Reproduce nothing but the closing run of lines: the line with "left_mouse_down()" and each line that follows it to the end of the data.
--- START ---
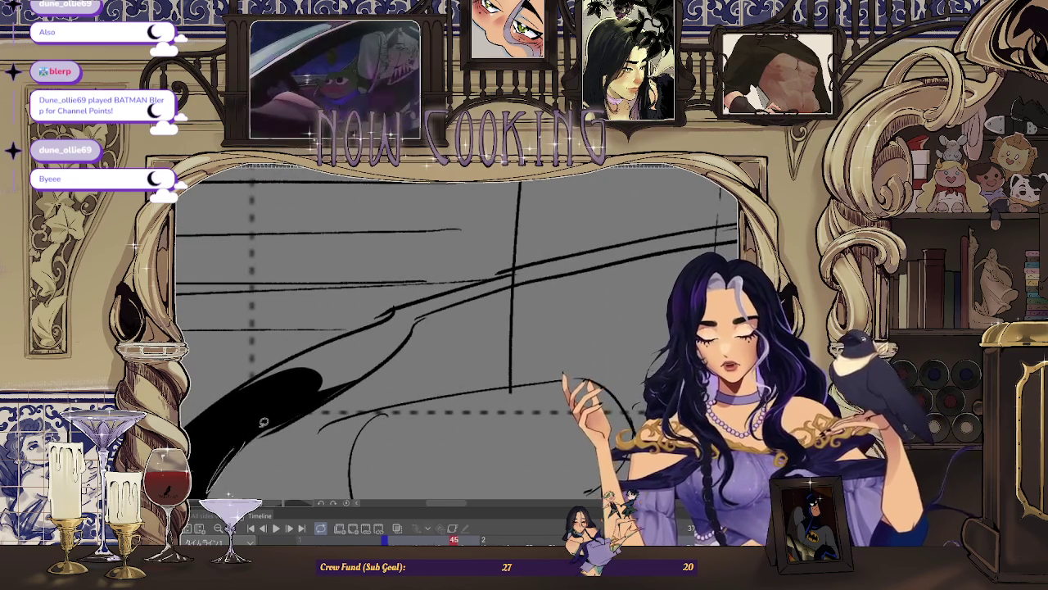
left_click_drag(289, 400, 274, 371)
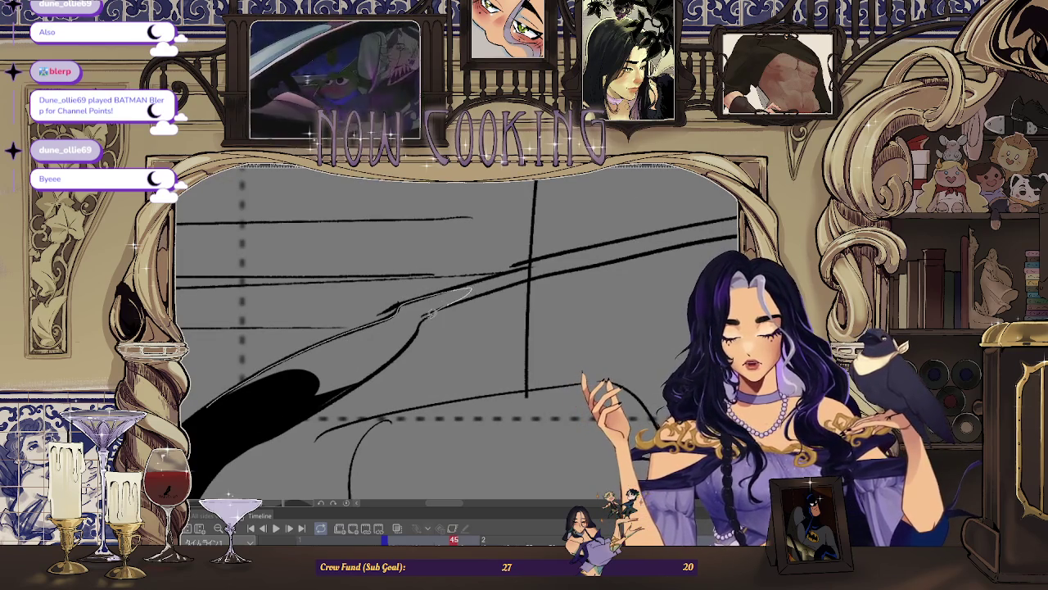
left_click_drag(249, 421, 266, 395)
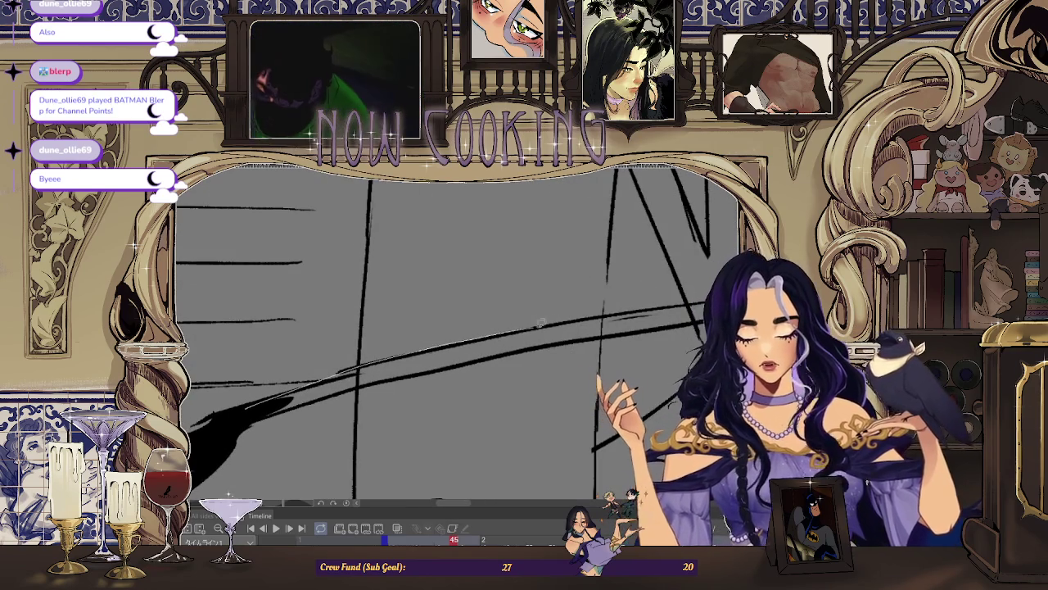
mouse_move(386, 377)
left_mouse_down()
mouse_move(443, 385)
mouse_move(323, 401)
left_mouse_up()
--- END ---
* _Answer_
left_mouse_down()
mouse_move(443, 385)
mouse_move(323, 401)
left_mouse_up()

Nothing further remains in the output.